After Sept. 11, with the passage of the U.S. PATRIOT Act, Congress authorized the Secret Service to expand the ECTF concept into a nationwide network of task forces based on the New York City prototype.
Task forces have since been organized in Atlanta, Boston, Charlotte, N.C., Chicago, Columbia, S.C., Dallas, Houston, Las Vegas, Los Angeles, Miami, Philadelphia and San Francisco. Including New York, the Secret Service now manages 13 of these operations.

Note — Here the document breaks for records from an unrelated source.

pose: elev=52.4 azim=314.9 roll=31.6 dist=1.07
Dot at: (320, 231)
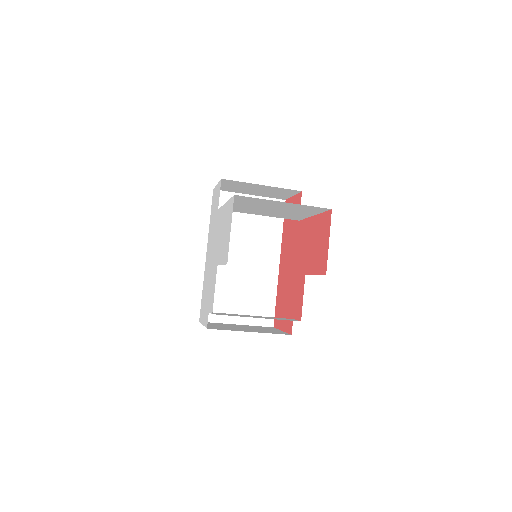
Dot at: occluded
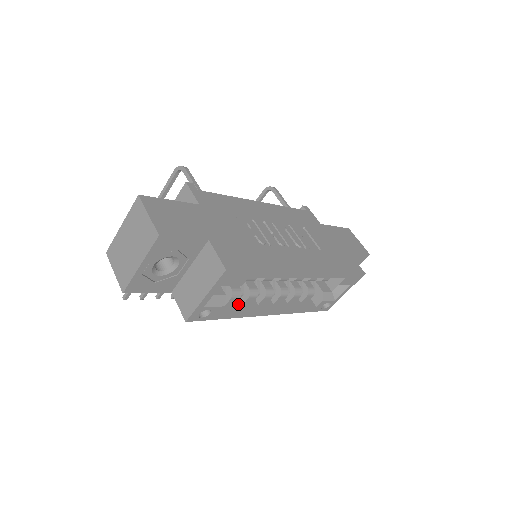
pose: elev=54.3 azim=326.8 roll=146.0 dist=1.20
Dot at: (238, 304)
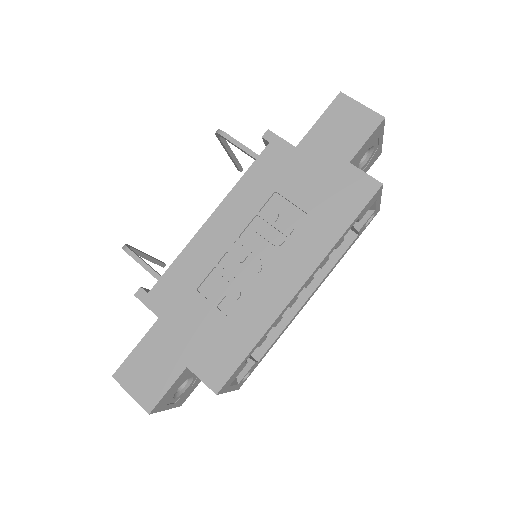
Dot at: (271, 329)
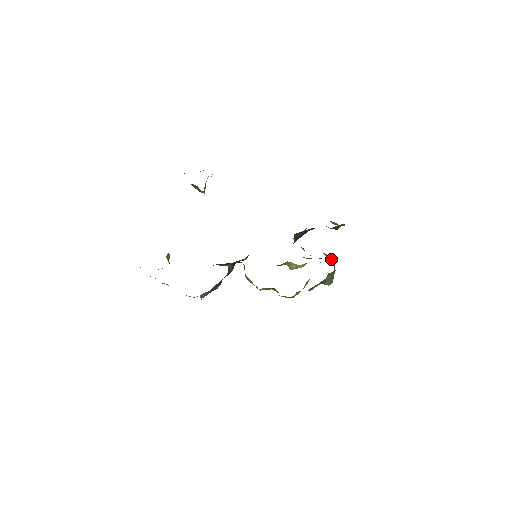
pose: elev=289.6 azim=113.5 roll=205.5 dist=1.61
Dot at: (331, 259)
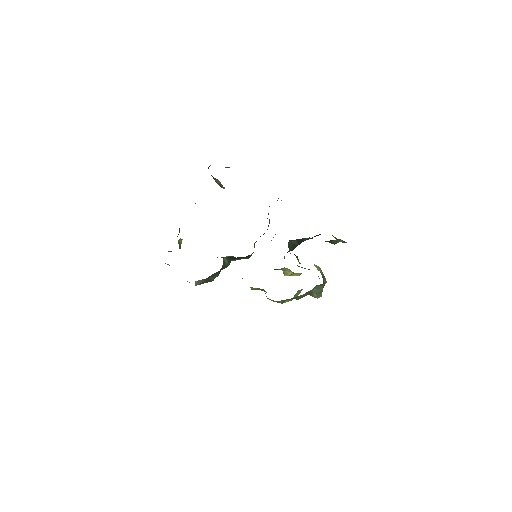
Dot at: (322, 272)
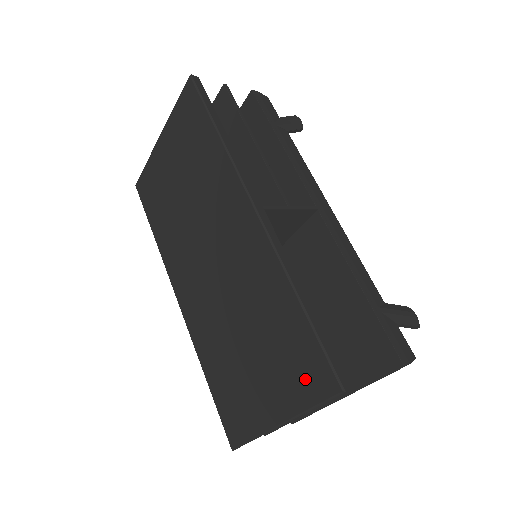
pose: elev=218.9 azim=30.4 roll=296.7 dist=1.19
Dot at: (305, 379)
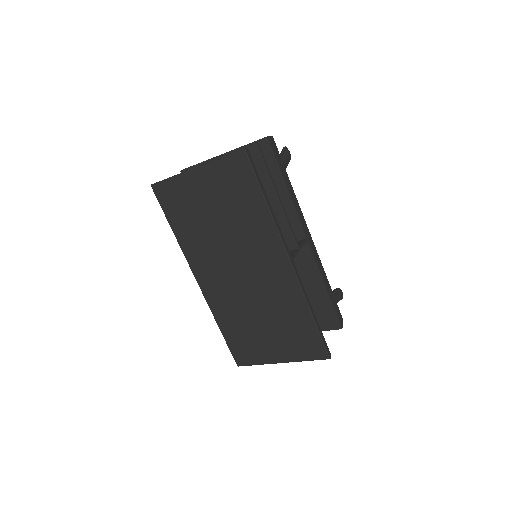
Dot at: (306, 350)
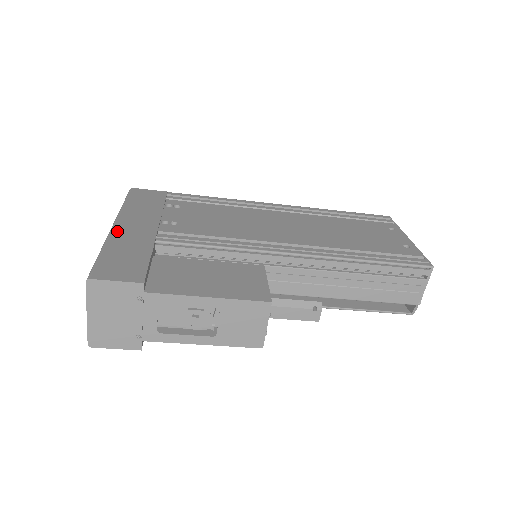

“We selected these cities because of their high concentration of local infrastructure,” says Johnson. “We have also established smaller quasi-task-forces called electronic crimes working groups in smaller cities such as Louisville, Ky., and Sacramento, Calif.
In the past three years, the ECTF network has closed more than 1,400 cases involving electronic crimes and made more than 1,000 arrests. Cases include well-known virus and DoS attacks as well as a host of other computer crimes.
To date, ECTFs have dealt mostly with cyber-crime aimed at commercial rather than government systems. “Crimes against government systems make up only 5 percent to 15 percent of what we look at,” Johnson says. “Most cyber-criminals want to retrieve data that will be profitable to them. That kind of data is mostly on commercial, not governmental, sites.”
Last May, for example, the Charlotte, N.C., ECTF initiated an identity theft investigation, when a large national bank requested task force assistance. The bank’s IT manager had detected an unusual amount of traffic at the institution’s Web sites. “Our examiners came in, did the forensics, and discovered the problem,” Johnson says.
E-mail had been sent to a number of customers, directing them to a fake Web site to update their passwords. Approximately 420 people responded, and the fake Web site captured their social security numbers, dates of birth, bank account numbers and passwords. No arrests were made, but the systematic thefts of identity were stopped.
With 200 members drawn from 46 government agencies and 42 corporations, the Miami ECTF is among the largest of the Electronic Crime Task Forces. According to John Large, assistant special agent in charge of the Secret Service’s Miami Field Office and supervisor of the Miami ECTF, cyber-crime has proliferated in South Florida. “We’ve worked on cases involving missing and exploited children and counterfeit currency cases involving computers,” he says. “Skimming, ‘phishing,’ and network intrusion are also rampant.”
Skimming is a credit card crime in which retail clerks use a scanner to steal and sell customer credit card information.
A phishing criminal sets up a fake Web site that looks and works just like a legitimate site. The only difference is a keystroke in the Web address. Sooner or later, someone will type in the phony address by mistake, end up at the fake site, and freely reveal personal information and other data useful to criminals.
A recent network intrusion case investigated by the Miami ECTF involved an international shipping company and an employee that knew he was about to be fired. Operating from his home computer, the employee shut down the company’s entire computer network and committed over $300,000 in fraud. Large says: “We did an analysis, traced the transactions, got a search warrant and hit the guy’s residence.”
The suspect confessed, pled guilty in court, paid $80,000 in restitution fines and is serving a year’s sentence.